First find three or more primes in arithmetic progression. You can easily show that the first prime is not 2; if the first prime is 3 then there are no more than three numbers in the progression because the fourth number is divisible by 3; if the first prime is >= 5 then the difference between the primes is a multiple of 6, otherwise one of the next two numbers is divisible by 3.

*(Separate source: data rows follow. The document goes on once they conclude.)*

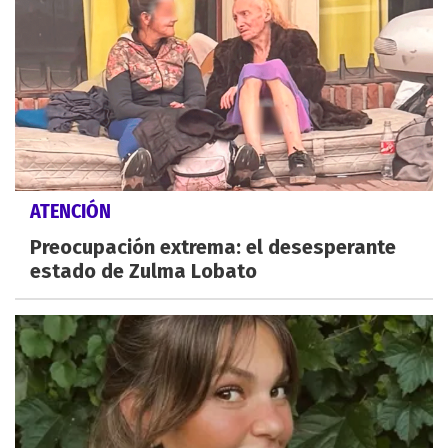
ATENCIÓN
Preocupación extrema: el desesperante
estado de Zulma Lobato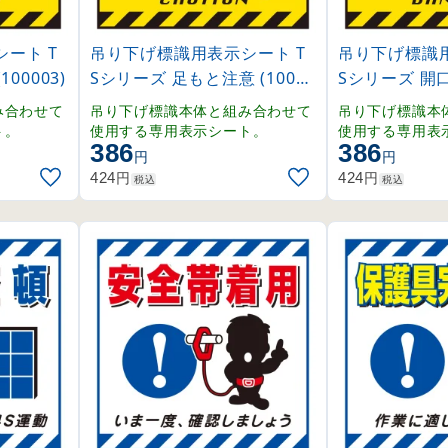
ート T
吊り下げ標識用表示シート T
吊り下げ標識用
00003)
Sシリーズ 足もと注意 (10000
Sシリーズ 開口
4)
6)
み合わせて
吊り下げ標識本体と組み合わせて
吊り下げ標識本
ト。
使用する専用表示シート。
使用する専用表
386
386
円
円
円
円
424
424
税込
税込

Then count the number of integers $2^{k-1} <= N < 2^k$ where N has three or more distinct prime factors in arithmetic progression, say for k <= 60. You do this by creating a table of primes, finding all primes p, q, r in arithmetic progression with pqr < 2^k from that table (that’s fast, because r = 2q - p, and pqr < 2^k limits the possibilities), then adding pqr to the table, possibly multiplied by p, q, r. And of course the same for more primes in arithmetic progression. But there will be few since their product is limited.

And then you look at your numbers and estimate the chances to find four numbers in arithmetic progression in the table. That chance will be quite small for k = 60. Then you see how these chances change with k, and if the shrink quickly with k, then finding four numbers will be unlikely.

That doesn’t mean it’s impossible, but it might be.

PS. The table of primes you need is not large, the largest r would happen if 3p(2p-3) < 2^k, so the largest r is less than sqrt(2^k * 2/3).